When you transcribe the lines below, keep every word the same and leave the pictures behind.
Segment Open
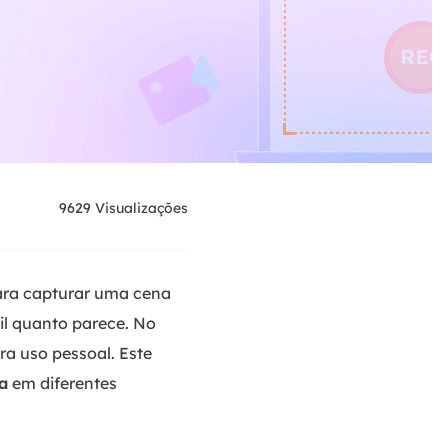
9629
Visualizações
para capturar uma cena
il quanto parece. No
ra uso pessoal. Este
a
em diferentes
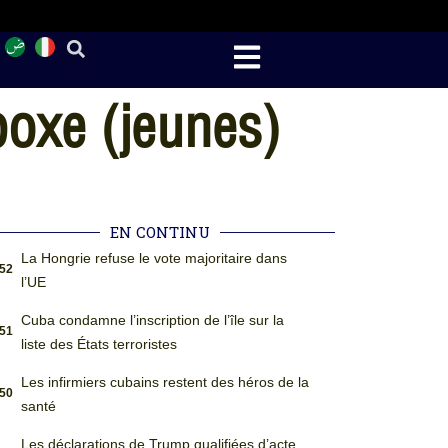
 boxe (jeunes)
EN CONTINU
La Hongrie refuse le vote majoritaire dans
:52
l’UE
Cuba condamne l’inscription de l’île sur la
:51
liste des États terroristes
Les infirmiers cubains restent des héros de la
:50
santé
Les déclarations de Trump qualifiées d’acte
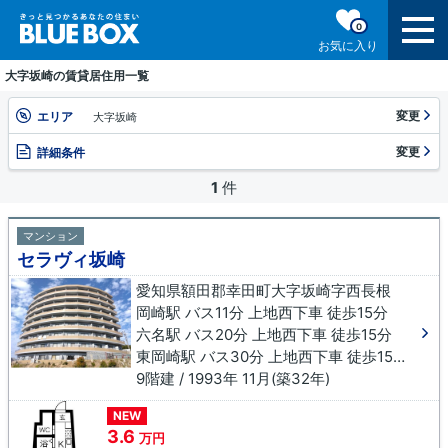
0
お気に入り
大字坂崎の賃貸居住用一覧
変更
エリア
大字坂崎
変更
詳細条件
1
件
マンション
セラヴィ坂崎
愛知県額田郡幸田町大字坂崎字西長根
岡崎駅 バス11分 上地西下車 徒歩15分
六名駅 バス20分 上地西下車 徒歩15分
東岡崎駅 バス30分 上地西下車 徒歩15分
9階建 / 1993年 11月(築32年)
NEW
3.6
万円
Segment Closed
-- SOLUTION TO THE EXERCISE --
9629
Visualizações
para capturar uma cena
il quanto parece. No
ra uso pessoal. Este
a
em diferentes
 boxe (jeunes)
EN CONTINU
La Hongrie refuse le vote majoritaire dans
:52
l’UE
Cuba condamne l’inscription de l’île sur la
:51
liste des États terroristes
Les infirmiers cubains restent des héros de la
:50
santé
Les déclarations de Trump qualifiées d’acte
0
お気に入り
大字坂崎の賃貸居住用一覧
変更
エリア
大字坂崎
変更
詳細条件
1
件
マンション
セラヴィ坂崎
愛知県額田郡幸田町大字坂崎字西長根
岡崎駅 バス11分 上地西下車 徒歩15分
六名駅 バス20分 上地西下車 徒歩15分
東岡崎駅 バス30分 上地西下車 徒歩15分
9階建 / 1993年 11月(築32年)
NEW
3.6
万円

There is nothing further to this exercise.